▶ [PROVIDED TEXT]:
↓↓↓

British playwright and television writer

Morgan Lloyd Malcolm (born 1980) is an Olivier-winning British playwright and screenwriter.

==Early life and education==
Morgan Lloyd Malcolm was born in Westminster, London, and grew up in London. She is the daughter of actor and West End producer Christopher Malcolm and actress Judy Lloyd. She attended Goldsmiths, University of London.

==Career==
Malcolm's first play, Fanny and Madge, was produced on the Edinburgh Festival Fringe in 2002 and then transferred to the Old Red Lion in Islington for a three-week run.

Her early career included work with the Bush Theatre (50 Ways to Leave Your Lover at Christmas and Suddenlossofdignity.com, both of which saw five commissioned playwrights creating short pieces and sketches), the Old Vic (as part of Old Vic New Voices), and Hampstead Theatre (an extract from her play Eveline's Circle was performed at Hampstead Theatre's Start Night). She was a member of The Apathists and was also part of comedy troupe Trippplicate, writing and performing shows at Edinburgh. In 2009, the Lyric Hammersmith commissioned her to co-write their Christmas pantomime, Jack and the Beanstalk with Joel Horwood Che Walker and Richard Bean. Malcolm went on to write the Lyric Hammersmith's Christmas pantomime for the next three years with Joel Horwood. In 2020, she received a six-week attachment to the National Theatre Studio, and was commissioned by the Old Vic to co-write a community production.

Her first major stage production, in 2011, was Belongings which debuted at Hampstead Theatre before transferring to the Trafalgar Studios. Other stage play productions include The Wasp (Hampstead Theatre / West End), Emilia (Shakespeare's Globe / West End), Mum (Plymouth Theatre Royal / Soho Theatre) When The Long Trick's Over (HighTide / UK tour), and Typical Girls (Clean Break).

In 2023, she co-wrote the book for Cake, a musical celebrating the life of Marie Antoinette. Cake debuted at the Turbine Theatre before transferring to the West End. It is set to run at The Other Palace in September and October 2024.

Her first screen job was writing for the BBC3 pilot Killing Time, a series set in a women's prison. In 2023, she co-wrote the Netflix erotic thriller series Obsession. A screen adaptation of her stage play The Wasp was released in 2024, directed by Guillem Morales and starring Natalie Dormer and Naomie Harris. Malcolm is currently adapting Emilia for the screen.

↑↑↑

▶ [SUPPLIED ENTRIES]:
↓↓↓

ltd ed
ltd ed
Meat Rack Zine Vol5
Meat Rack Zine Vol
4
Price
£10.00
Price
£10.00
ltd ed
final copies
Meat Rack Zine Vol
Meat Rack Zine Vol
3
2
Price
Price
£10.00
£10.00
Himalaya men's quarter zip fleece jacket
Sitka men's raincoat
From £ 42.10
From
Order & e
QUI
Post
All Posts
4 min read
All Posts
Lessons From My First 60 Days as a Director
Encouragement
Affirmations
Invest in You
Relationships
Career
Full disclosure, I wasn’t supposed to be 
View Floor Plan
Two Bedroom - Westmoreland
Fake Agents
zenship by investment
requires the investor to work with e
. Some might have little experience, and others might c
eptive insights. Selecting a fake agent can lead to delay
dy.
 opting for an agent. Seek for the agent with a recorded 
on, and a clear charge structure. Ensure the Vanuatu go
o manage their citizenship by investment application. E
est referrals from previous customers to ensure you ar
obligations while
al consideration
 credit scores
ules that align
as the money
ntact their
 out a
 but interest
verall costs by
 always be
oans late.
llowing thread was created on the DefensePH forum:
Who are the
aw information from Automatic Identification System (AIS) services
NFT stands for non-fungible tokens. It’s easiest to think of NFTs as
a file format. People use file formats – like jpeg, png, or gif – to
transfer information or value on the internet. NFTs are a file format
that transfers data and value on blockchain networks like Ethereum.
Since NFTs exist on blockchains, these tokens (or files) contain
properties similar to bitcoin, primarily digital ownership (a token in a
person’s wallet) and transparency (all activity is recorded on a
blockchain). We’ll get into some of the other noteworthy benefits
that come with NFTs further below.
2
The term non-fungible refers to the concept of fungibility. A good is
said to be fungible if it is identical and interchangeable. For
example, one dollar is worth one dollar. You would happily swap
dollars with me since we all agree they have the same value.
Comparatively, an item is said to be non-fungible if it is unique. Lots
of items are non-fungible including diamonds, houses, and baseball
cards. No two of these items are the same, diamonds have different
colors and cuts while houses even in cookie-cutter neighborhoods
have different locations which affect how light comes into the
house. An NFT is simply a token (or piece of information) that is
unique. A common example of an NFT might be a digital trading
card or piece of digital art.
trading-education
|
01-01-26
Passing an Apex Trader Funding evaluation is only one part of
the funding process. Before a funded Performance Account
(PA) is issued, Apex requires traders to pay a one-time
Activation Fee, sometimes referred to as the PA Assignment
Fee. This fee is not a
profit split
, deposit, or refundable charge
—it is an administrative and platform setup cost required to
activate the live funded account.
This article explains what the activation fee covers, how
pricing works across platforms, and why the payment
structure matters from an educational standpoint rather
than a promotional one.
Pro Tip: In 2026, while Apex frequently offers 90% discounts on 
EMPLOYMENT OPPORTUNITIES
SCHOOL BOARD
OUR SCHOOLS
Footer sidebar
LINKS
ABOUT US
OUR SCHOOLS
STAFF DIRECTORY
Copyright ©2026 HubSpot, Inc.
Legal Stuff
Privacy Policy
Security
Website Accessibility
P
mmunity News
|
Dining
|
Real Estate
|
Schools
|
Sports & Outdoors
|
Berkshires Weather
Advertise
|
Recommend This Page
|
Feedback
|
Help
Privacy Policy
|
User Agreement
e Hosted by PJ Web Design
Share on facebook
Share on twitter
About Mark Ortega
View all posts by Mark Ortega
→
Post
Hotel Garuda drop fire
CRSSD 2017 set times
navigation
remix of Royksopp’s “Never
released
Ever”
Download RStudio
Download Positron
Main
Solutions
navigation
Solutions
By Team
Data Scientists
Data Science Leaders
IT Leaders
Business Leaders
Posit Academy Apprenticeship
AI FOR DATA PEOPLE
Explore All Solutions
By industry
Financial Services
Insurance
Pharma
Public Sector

↑↑↑

▶ [REQUIRED ACTION A]:
Please answer these from the Morgan Lloyd Malcolm biography:
(i) Where was Malcolm born?
(ii) Which venue did Fanny and Madge move to after the Edinburgh Festival Fringe?
(iii) Who directed the 2024 screen adaptation of The Wasp?
▶ [REQUIRED ACTION B]:
List the plays named in the Morgan Lloyd Malcolm biography's sentence that begins "Other stage play productions include."
▶ [REQUIRED ACTION C]:
Carry on writing the Morgan Lloyd Malcolm biography from where it stops.

▶ [REPLY A]:
(i) Westminster, London
(ii) The Old Red Lion in Islington
(iii) Guillem Morales

▶ [REPLY B]:
The Wasp, Emilia, Mum, When The Long Trick's Over, Typical Girls

▶ [REPLY C]:
In 2023, she was one of twelve screenwriters chosen for the BBC's Spotlight Scheme.

Malcolm co-founded and co-runs the female-led horror-themed theatre company Terrifying Women, alongside playwrights Abi Zakarian and Sampira.

Her plays are published by Methuen and by Nick Hern Books.

==Recognition and honours==

In 2020, Malcolm won her first Olivier Award, for Emilia (Best Entertainment or Comedy Play), the play also won Best Costume Design and Best Sound Design.

She has previously won a Fringe First Award, a Total Theatre Award for Innovation and Experimentation, and a Smiffie Award for Best Comedy, all for various Edinburgh Fringe Festival shows, also being nominated for the Edinburgh Writing Awards for Best Comedy.

In 2011, she was longlisted for the Charles Wintour Most Promising Playwright Award (in the Evening Standard Theatre Awards) for Belongings.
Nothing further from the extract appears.